PROMPT 1 - From the entries, duplicate the lines between the one holding "Three links are added: dotcom / GHES / AE" and the one holding "To install the", inclusive.

(Beginning of TEXT PASSAGE)

The Knights resume their annual two-concert summer collaboration with Central Park’s Naumburg Orchestral Concerts, now in their fifth consecutive season, with a program led by co-founder and artistic director Eric Jacobsen on July 30, featuring the world premiere of the innovative orchestra’s own group composition “…the ground beneath our feet“, and a collaboration with tenor Nicholas Phan. Recently hailed as a “major new Britten interpreter” by the New York Times, Phan joins The Knights and hornist Michael P. Atkinson to honor the Britten centennial with a rendition of the English composer’s Serenade for Tenor, Horn, and Strings, which they will then reprise at Chicago’s Ravinia Festival on September 3. This second collaboration is part of an extended Chicago-based Britten residency for Phan, beginning with the starring role in a Britten church parable, performed with soloists from the Chicago Symphony (Aug 17), then as Artistic Director of Collaborative Arts Institute of Chicago’s Britten-centenary themed 2013 Collaborative Works Festival (Sept 11-15), and culminating in a solo Britten recital with The University of Chicago Presents (Oct 18).
 
The Knights launched the 2013 Naumburg Orchestral Concerts season with aplomb last month, prompting the New York Times’ Anthony Tommasini to observe:
 
“Though the weather was sticky and humid, the music was anything but. … Camaraderie and shared enthusiasm for playing music are what drive the ensemble, and those qualities came through on Tuesday in an adventurous program.”
 
For its second appearance in the open-air summer series, the orchestra will debut …the ground beneath our feet, a group composition inspired by Italian Baroque composer Tarquinio Merula’s Ciaccona, which is founded on a ground bass. As Knights bassist Zach Cohen explains,
 
“Listening to The Knights’ …the ground beneath our feet, you will hear musical sections influenced by salsa, Irish reels, gypsy, raga, and free jam all tied together by Merula’s bass line in its different incarnations and variations.”
 
Unlike traditional concert music, Cohen continues,
 
“The Knights’ …the ground beneath our feet is not a fixed composition but will vary as the musicians who are its composers change and evolve. We hope that this collectively composed piece achieves a synthesis of our diverse musical ideas.”
 
The world premiere performance of this new group composition shares the program with Britten’s Serenade, featuring guest vocalist Nicholas Phan; contrasting works for strings by C.P.E. Bach and Stravinsky; and J.S. Bach’s Concerto for Oboe and Violin, with The Knights’ own oboist Adam Hollander and violinist Johnny Gandelsman as soloists.

(End of TEXT PASSAGE)
(Beginning of RECORDS SUPPLIED)

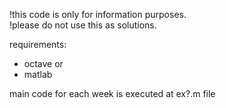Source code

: !this code is only for information purposes.  
!please do not use this as solutions.  

requirements:
* octave or
* matlab

main code for each week is executed at ex?.m file
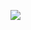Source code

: ![](https://github.com/Obijuan/myslides/raw/master/wiki/2016-09-23-granada-geek-fpga-libres/portada.png)
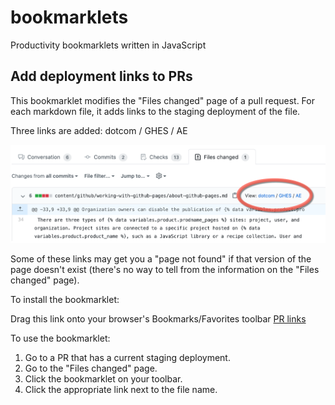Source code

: # bookmarklets
Productivity bookmarklets written in JavaScript 

## Add deployment links to PRs

This bookmarklet modifies the "Files changed" page of a pull request. For each markdown file, it adds links to the  staging deployment of the file. 

Three links are added: dotcom / GHES / AE

![Links added to a PR](bookmarklet-pr-links.png)

Some of these links may get you a "page not found" if that version of the page doesn't exist (there's no way to tell from the information on the "Files changed" page).

To install the bookmarklet:

Drag this link onto your browser's Bookmarks/Favorites toolbar <a href="javascript:void function()%7Bfunction a(a,b,c)%7Bvar d%3Ddocument.createElement(&quot;A&quot;)%3Breturn d.innerHTML%3Db,d.href%3Dc,d.target%3D&quot;_blank&quot;,a.appendChild(d),a%7Dvar b%3Ddocument.querySelector(&quot;main h1 strong a&quot;).innerHTML,c%3Ddocument.querySelector(&quot;h1.gh-header-title span ~ span&quot;).innerHTML%3Bc%3Dc.substring(1)%3Bvar d%3Ddocument.querySelector(&quot;span.head-ref&quot;).innerText%3Bd%3Dd.replace(/.*:/,&quot;&quot;),d%3Dd.replace(&quot;/&quot;,&quot;&quot;),&quot;docs-internal&quot;%3D%3D%3Db%26%26(d%3Dd.substring(0,9))%3Bvar e%3D&quot;https://&quot;%2Bb%2B&quot;-&quot;%2Bc%2B&quot;--&quot;%2Bd%2B&quot;.herokuapp.com/en/&quot;%3Bconst f%3Ddocument.querySelectorAll(&quot;div.file-info&quot;)%3Bfor(var g,h%3D0%3Bh<f.length%3Bh%2B%2B)if(g%3Df%5Bh%5D.querySelector(&quot;a&quot;).title,0%3D%3D%3Dg.search(&quot;data/&quot;))continue%3Belse%7Bvar j%3D/%5C.md%24/,k%3D0<%3Dg.search(j)%3Bif(k)%7Bconsole.log(&quot;link: &quot;%2Bg),g%3Dg.replace(j,&quot;&quot;),g%3Dg.replace(/%5Econtent/,&quot;&quot;),g%3Dg.replace(/%5C/index/,&quot;&quot;)%3Bvar l%3Ddocument.createElement(&quot;SPAN&quot;)%3Bl.style.fontFamily%3D&quot;-apple-system,BlinkMacSystemFont,Segoe UI,Helvetica,Arial,sans-serif&quot;,l.innerHTML%3D&quot;%26nbsp%3B View: &quot;,l%3Da(l,&quot;dotcom&quot;,e%2B&quot;free-pro-team%40latest&quot;%2Bg),l.innerHTML%2B%3D&quot; / &quot;,l%3Da(l,&quot;GHES&quot;,e%2B&quot;enterprise-server%40latest&quot;%2Bg),l.innerHTML%2B%3D&quot; / &quot;,l%3Da(l,&quot;AE&quot;,e%2B&quot;github-ae%40latest&quot;%2Bg),f%5Bh%5D.appendChild(l)%7D%7D%7D()%3B">PR links</a>

To use the bookmarklet:

1. Go to a PR that has a current staging deployment. 
2. Go to the "Files changed" page. 
3. Click the bookmarklet on your toolbar. 
4. Click the appropriate link next to the file name.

(End of RECORDS SUPPLIED)

PROMPT 2 - Answer from the concert announcement: (a) At which festival will Phan and The Knights reprise Britten's Serenade, and on what date? (b) Which composer's Ciaccona inspired the group composition? (c) Who are the soloists in J.S. Bach's Concerto for Oboe and Violin?

EXPECTED ANSWER 1 -
Three links are added: dotcom / GHES / AE

![Links added to a PR](bookmarklet-pr-links.png)

Some of these links may get you a "page not found" if that version of the page doesn't exist (there's no way to tell from the information on the "Files changed" page).

To install the bookmarklet:

EXPECTED ANSWER 2 -
(a) Chicago's Ravinia Festival, on September 3.
(b) Tarquinio Merula.
(c) Oboist Adam Hollander and violinist Johnny Gandelsman.